On August 7, Nimbula, which was founded by the creators of Amazon EC2, and MapR Technologies, a leading Apache Hadoop distributor, announced the development of a turnkey solution for deploying elastic Hadoop clusters on Nimbula Director, which is free for download for up to 40 cores. The solution is free also.
"This is the first distribution that we have worked with and support. The technology can extend to other distributions but our partnership with MapR is the first one," said Jay Judkowitz, Nimbula's director of marketing. "What's new here is that users can now deploy Hadoop on their private cloud in minutes and enjoy the benefits of the private cloud - HA, multi-tenancy, self-service, rapid provisioning and deprovisioning, etc. Elastic Hadoop/MapReduce is available on public clouds (like Amazon EC2, Google).
"Not only we bring it to the private cloud, we also add a lot of automation into the process of launching Hadoop and also the failover," he said. :If one of the server dies, can relaunch someone. So the initial install/startup and ongoing availability.. The automation of the Hadoop services from MapR and the automation of the underlying instances from Nimbula work together to maintain a fully-functional and highly-available Hadoop cluster.
Judkowitz said the Nimbula-MapR solution along with public Hadoop services now offered by Amazon and Google as well as VMware's Hadoop on ESX are four "proof points" of this trend of deploying more big data workloads in the cloud.
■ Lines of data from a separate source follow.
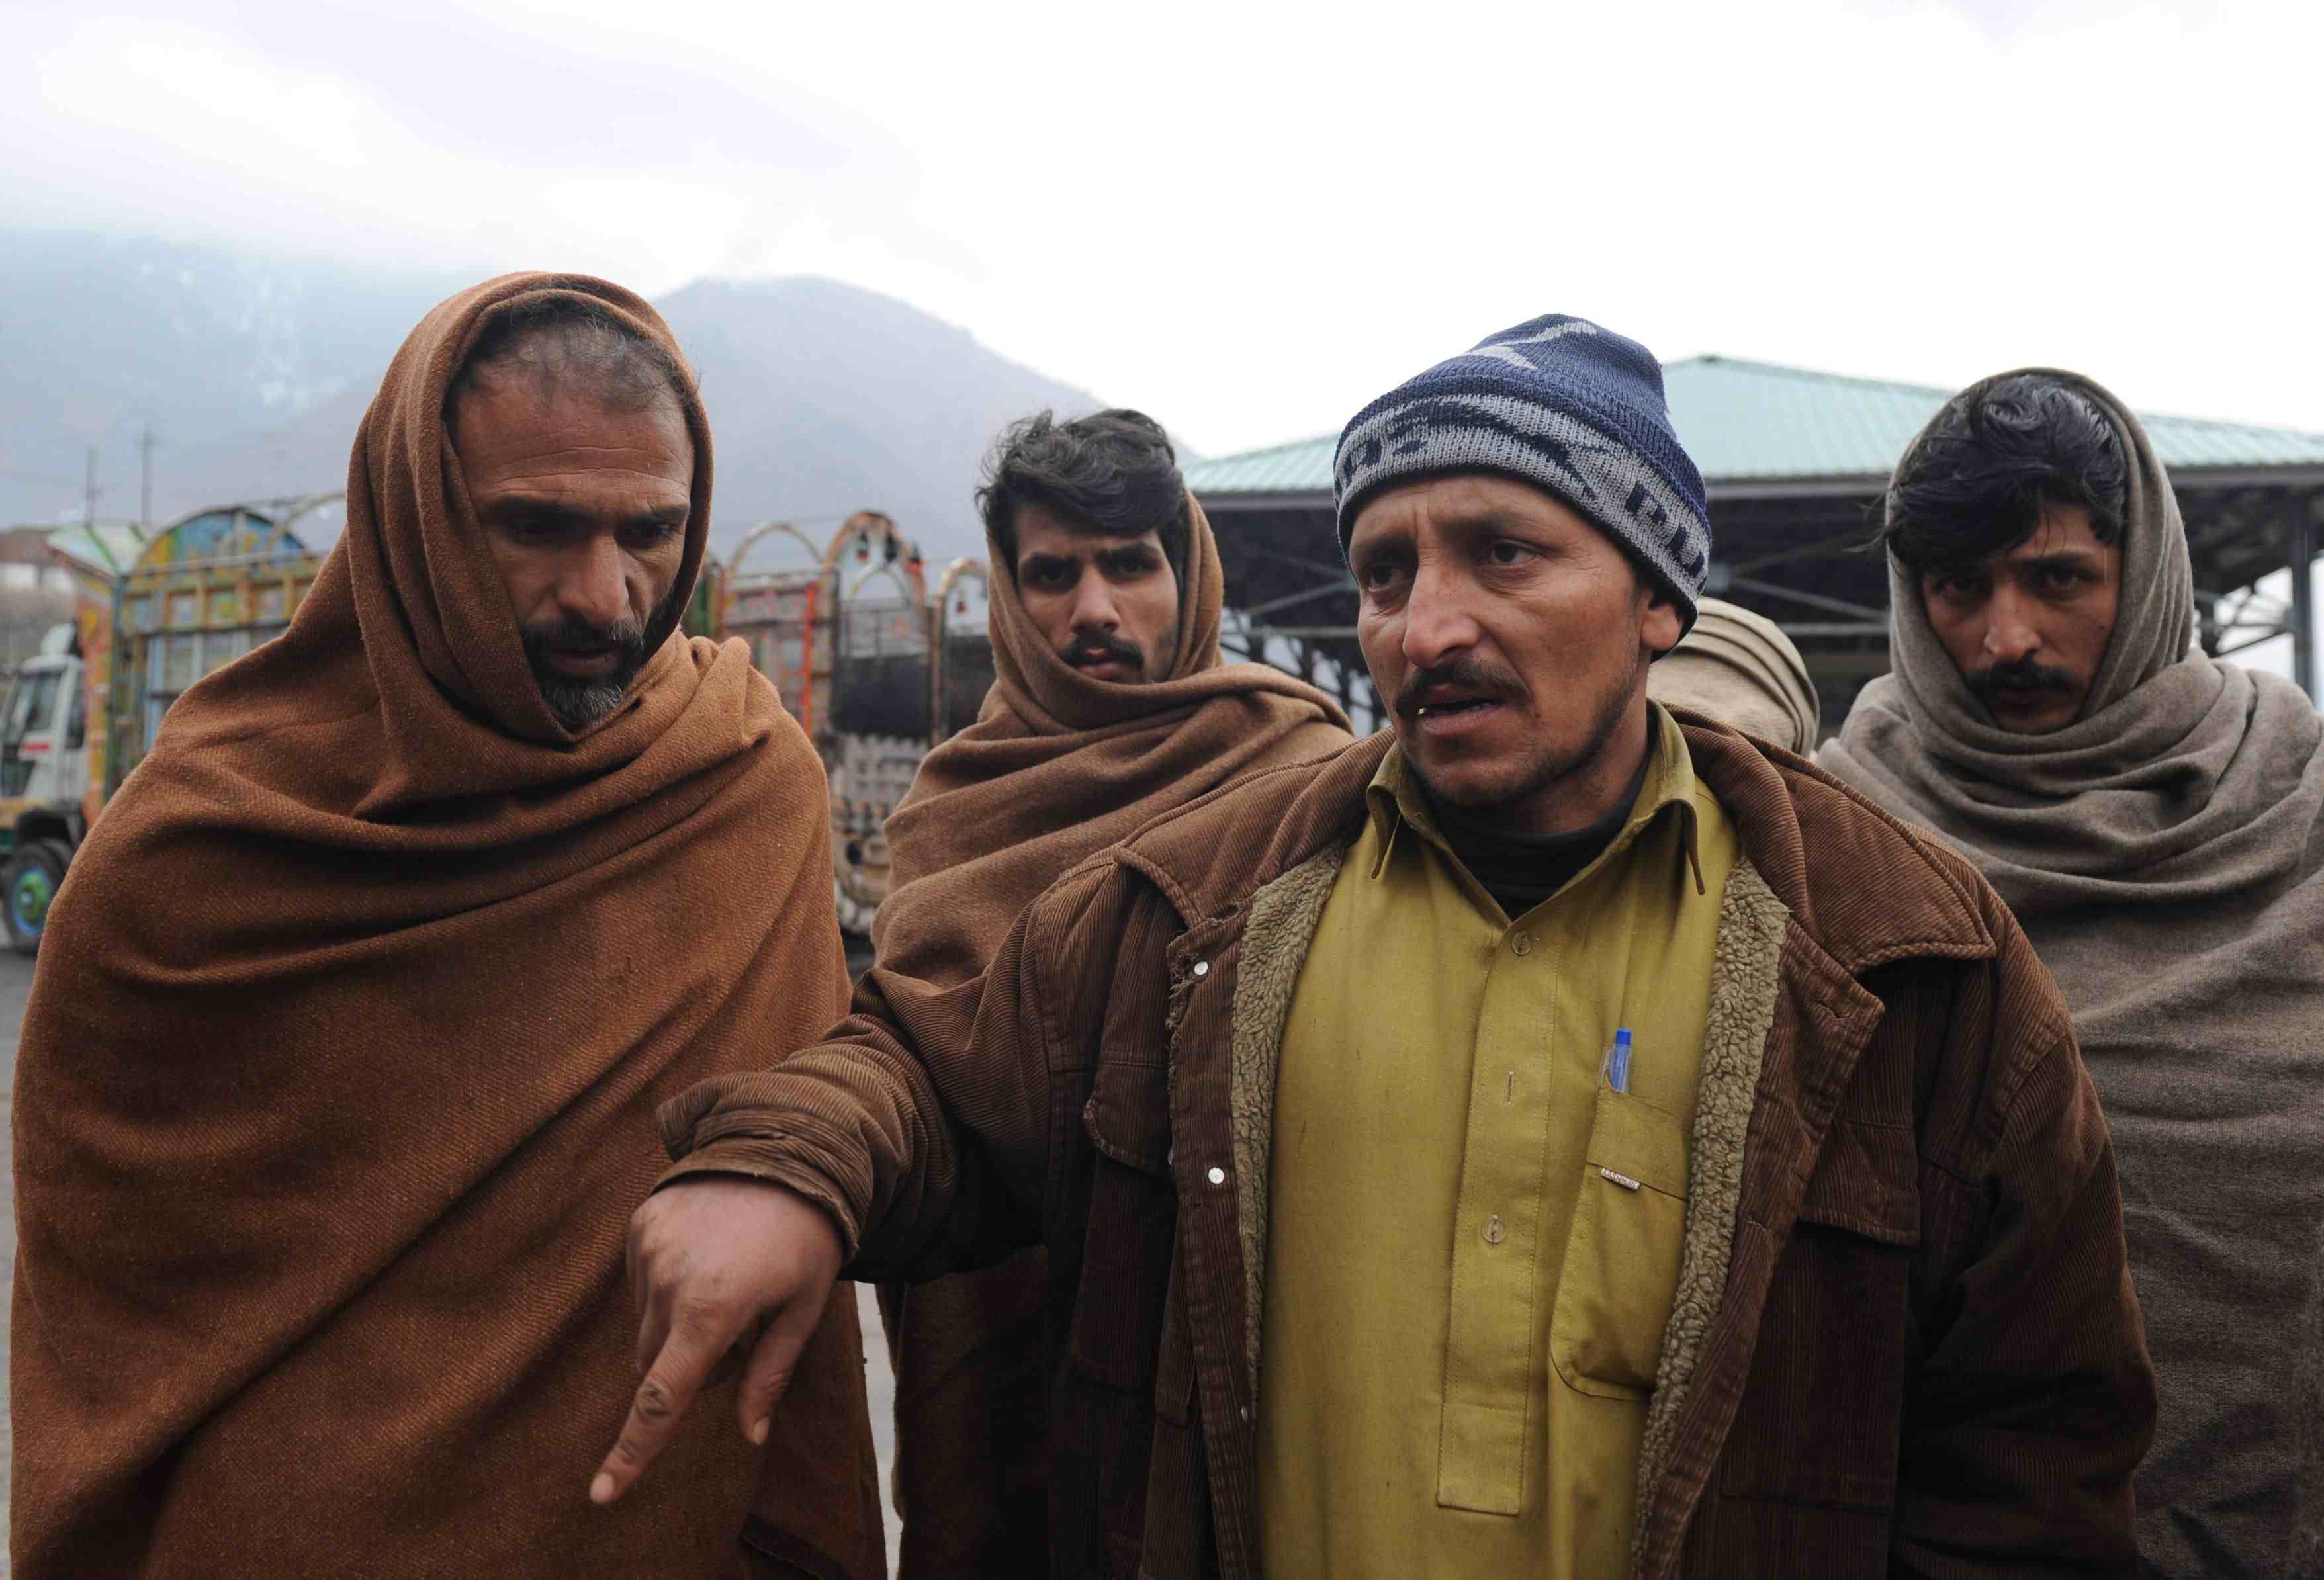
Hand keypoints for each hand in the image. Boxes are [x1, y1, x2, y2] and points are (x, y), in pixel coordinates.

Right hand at [589, 1177, 843, 1505]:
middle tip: (742, 1325)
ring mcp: (648, 1249)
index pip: (663, 1397)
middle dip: (690, 1362)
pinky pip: (641, 1281)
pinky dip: (668, 1284)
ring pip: (646, 1325)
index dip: (633, 1451)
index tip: (603, 1494)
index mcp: (713, 1311)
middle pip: (655, 1363)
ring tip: (729, 1278)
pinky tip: (708, 1252)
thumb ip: (770, 1374)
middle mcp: (669, 1281)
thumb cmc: (806, 1239)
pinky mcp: (640, 1225)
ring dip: (677, 1323)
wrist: (788, 1149)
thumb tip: (749, 1436)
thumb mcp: (804, 1308)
"Historically, Hadoop has been run on dedicated single-purpose physical infrastructure which optimizes performance at the expense of sharing and infrastructure reuse. The result is a blazing fast, but inflexible and costly big data environment. Today, we are starting to see a trend to move some big data workloads into VMs, or more specifically into IaaS clouds, both public and private," Judkowitz said in an email comment. "
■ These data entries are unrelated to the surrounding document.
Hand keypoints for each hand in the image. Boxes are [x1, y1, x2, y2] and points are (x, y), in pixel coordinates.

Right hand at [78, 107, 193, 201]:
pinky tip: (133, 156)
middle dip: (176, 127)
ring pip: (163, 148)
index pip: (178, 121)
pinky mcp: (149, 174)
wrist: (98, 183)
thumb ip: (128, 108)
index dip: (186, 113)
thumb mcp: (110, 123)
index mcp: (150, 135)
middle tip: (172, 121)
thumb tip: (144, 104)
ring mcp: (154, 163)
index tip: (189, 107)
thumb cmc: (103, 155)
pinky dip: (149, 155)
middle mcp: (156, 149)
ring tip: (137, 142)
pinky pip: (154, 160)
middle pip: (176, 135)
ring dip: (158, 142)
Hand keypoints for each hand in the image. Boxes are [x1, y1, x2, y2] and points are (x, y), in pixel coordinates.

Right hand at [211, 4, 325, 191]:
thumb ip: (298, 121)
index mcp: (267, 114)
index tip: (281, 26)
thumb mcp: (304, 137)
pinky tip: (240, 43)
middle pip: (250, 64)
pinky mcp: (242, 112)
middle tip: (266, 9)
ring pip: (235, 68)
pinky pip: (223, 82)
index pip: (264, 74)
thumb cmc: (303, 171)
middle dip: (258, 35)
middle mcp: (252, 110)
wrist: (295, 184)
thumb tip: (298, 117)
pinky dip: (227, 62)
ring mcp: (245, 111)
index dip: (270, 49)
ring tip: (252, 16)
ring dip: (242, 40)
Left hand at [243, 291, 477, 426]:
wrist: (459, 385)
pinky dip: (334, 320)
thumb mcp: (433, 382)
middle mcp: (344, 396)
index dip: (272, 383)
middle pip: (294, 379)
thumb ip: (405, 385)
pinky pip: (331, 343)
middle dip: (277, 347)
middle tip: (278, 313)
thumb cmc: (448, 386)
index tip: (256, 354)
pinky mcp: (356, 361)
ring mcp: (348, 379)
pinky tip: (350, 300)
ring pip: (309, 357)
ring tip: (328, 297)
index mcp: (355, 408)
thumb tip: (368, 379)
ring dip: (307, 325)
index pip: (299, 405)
The combined solution offer a variety of benefits, Nimbula says, including:
- Rapid provisioning: Deploying Hadoop clusters in under 2 minutes
- Self-service Hadoop: Launching their own Hadoop clusters on a private cloud without needing to requisition hardware
- Highly available Hadoop: Operating their Hadoop clusters in a lights-out data center with automated re-provisioning of failed nodes and a no-NameNode architecture
- Multi-tenant Hadoop: Sharing infrastructure between Hadoop clusters with complete permissions, network and resource isolation
- Multi-purpose infrastructure: Sharing infrastructure between Hadoop and non-Hadoop workloads
Nimbula best explains the overarching benefits with this:
"Hadoop is a valuable tool for mining huge amounts of data in a very short period of time and leveraging the power of farms of inexpensive commodity servers and disks. When there is one dataset, one organization mining that data, and a static or growing load placed on that dataset, Hadoop works perfectly without help from any cloud technology," Nimbula wrote on its web site.
"However, when elasticity, multi-tenancy and flexibility are required, running Hadoop on a private cloud platform like Nimbula Director can provide huge cost and operational benefits. Nimbula and MapR bring Hadoop to Private Cloud. Now customers can deploy Hadoop on top of Nimbula Director in mere minutes and start running their Hadoop job on the cloud."